Yeni yasama yılı başladı.
Başkanlık sistemiyle birlikte, demokrasinin erkleri, yasama-yürütme ve yargı, olması gerektiği şekilde, birbirinden bağlantısız ve bağımsız hale geldi.
Bundan önce sahip olduğumuz parlamenter sistemini vesayetle illetli (hastalıklı) kıldığımızdan dolayı, bunlar birbirine bağımlıydılar.
Zira hükümet parlamenterden teşkil ediliyor, kurulup işbaşı yapabilmesi için de yine parlamentodan ‘güvenoyu’ alması gerekiyordu.
Milletin doğrudan seçip iktidara taşıdığı siyasi partinin iktidar olması, yani hükümet kurması için de ayrıca parlamentodan yeterli çoğunlukta oy alması gerekiyordu.
Mantıksızlığa bakın ki asılın verdiğiyle yetinmiyor, vekilin de tasdikini arıyorduk.
Bu durum iki bakımdan sakıncalıydı; birincisi, müthiş bir zaman israfı söz konusuydu. İkincisi de hükümet olmada koalisyonların önünü açıyor ve siyasi istikrarsızlık sürüp gidiyordu.
Hesap ortada; parlamenter sistemle idare edildiğimiz dönemlerdeki hükümetlerin ortalama ömürleri yalnızca 18 aydır. Düşünün; istikrar olan dönemde 17 ay öncesinden erken seçim kararı aldık!
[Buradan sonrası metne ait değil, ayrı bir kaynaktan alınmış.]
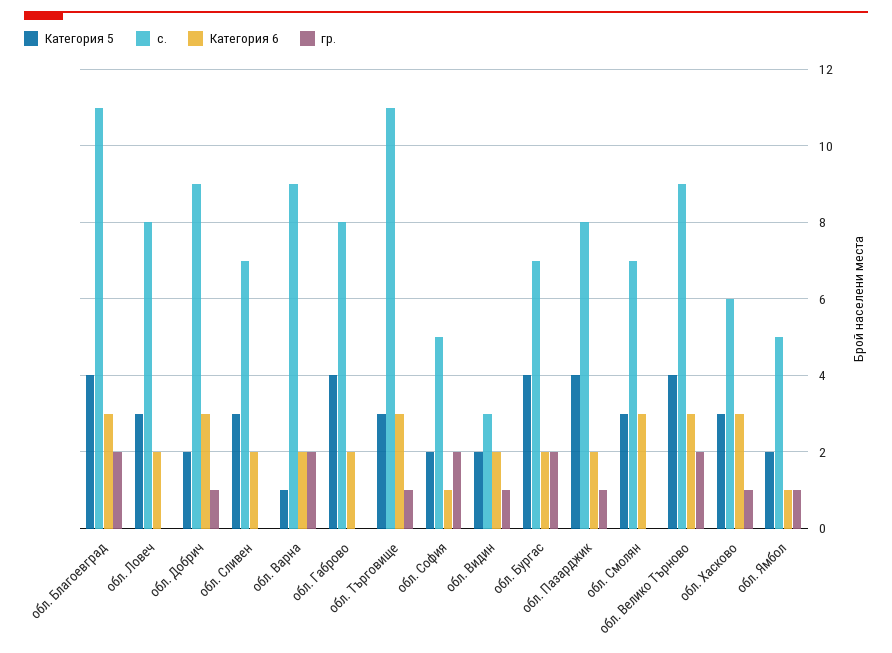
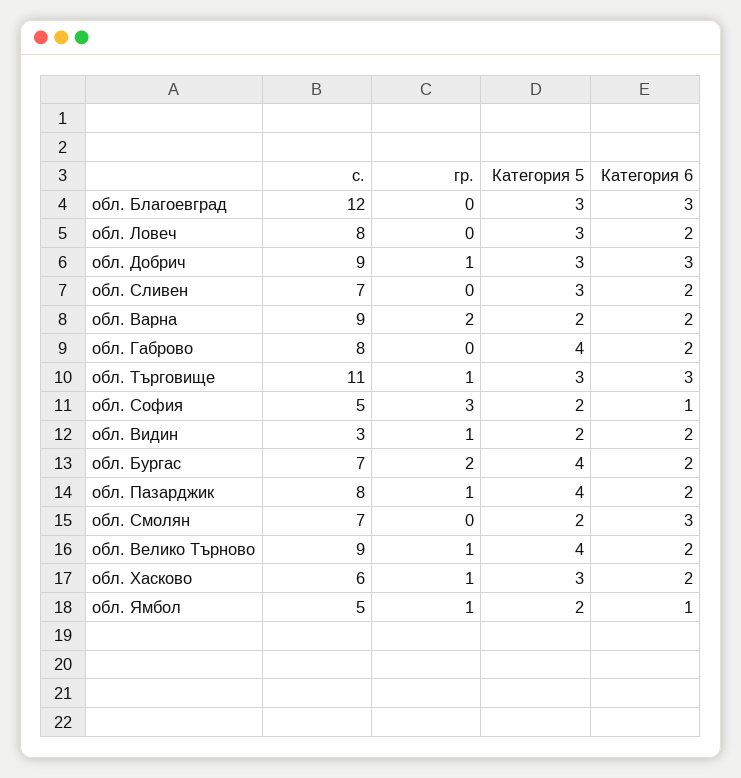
Категория 5, обл. Благоевград: 4 -> 3
с., обл. Благоевград: 11 -> 12
гр., обл. Благоевград: 2 -> 0
Категория 5, обл. Добрич: 2 -> 3
Категория 5, обл. Варна: 1 -> 2
гр., обл. София: 2 -> 3
Категория 5, обл. Смолян: 3 -> 2
Категория 6, обл. Велико Търново: 3 -> 2
гр., обл. Велико Търново: 2 -> 1
Категория 6, обл. Хасково: 3 -> 2

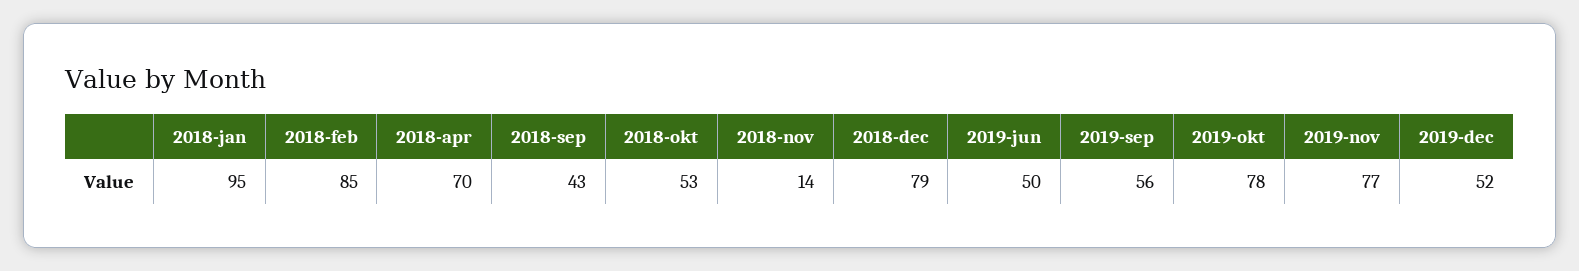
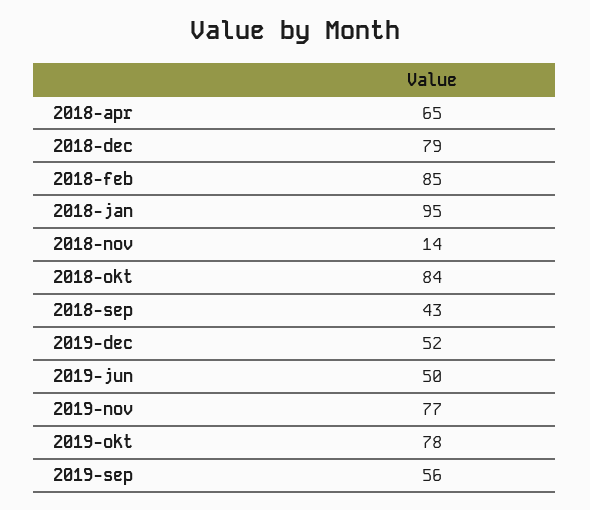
2018-apr: 70 -> 65
2018-okt: 53 -> 84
Bakanlar parlamenterlerden seçildiğinde, bakanların seçilmiş oldukları iller ister istemez ayrıcalıklı oluyordu. Bakan, bir daha seçilebilmek için, hizmetlerde kendi iline öncelik tanıyordu.
Böylece, ülkenin gerçekleri yerine, siyasetin gerçekleri önem kazanıyordu.
Vesayetle malul parlamenter sistemin, demokrasinin ruhuna uymayan şekliyle, yasama, yani parlamento, yürütmenin, yani hükümetin emrinde iş görüyordu.
Kanun tasarıları Bakanlar Kurulu tarafından düzenlenip Meclis’e sunuluyor, iktidardan (hükümet) gelen tasarılar yine iktidar partisinin oylarıyla yasalaşıyordu.
Başkanlık sisteminde ise, bakanlar parlamentonun dışından belirlendiği için, bakanların her biri, kendilerini belirleyenin (Başkan) sekreteri konumundadır.
Bakanlar Kurulu’nun artık eskisi gibi parlamentoya bir şey dayatmaları söz konusu değildir.
Yalnızca ‘Bütçe’yi Cumhurbaşkanlığı Meclis’e sunacak, bunun dışında ne Cumhurbaşkanlığı ve ne de kabine (Bakanlar Kurulu) parlamentoya kanun teklifi ya da tasarısında bulunamayacak.
Başkanlık sistemiyle birlikte, milletvekilleri (özellikle iktidar partisine mensup olanlar) şahsiyetlerini müdrik olup, hükümetin emir eri olmaktan kurtuldular!
Artık hükümet hükümetliğini, parlamento da parlamentoluğunu bilecek, birbirlerine tahakküm edemeyecekler.
Her erk kendi işine bakacak ve başkalarının (diğer erklerin) işine karışmayacak, karışamayacak.
Başkanlık sistemiyle birlikte, hükümetleri (iktidarları) millet getirip götürecek. Milletin vermediği yönetim gücünü hiç kimse ve hiçbir kurum ve kuruluş (vesayet odağı) kullanamayacak.
Yeni yönetimle birlikte, odak millettir; millet beğendiğini iktidara taşıyacak, beğenmediğini ise iktidardan uzaklaştıracaktır.
Demokrasinin ruhuna uygun olanı da budur; işin gerçek sahibi millettir, vekiller ise emanetçidir ve millete hizmetle görevlidirler.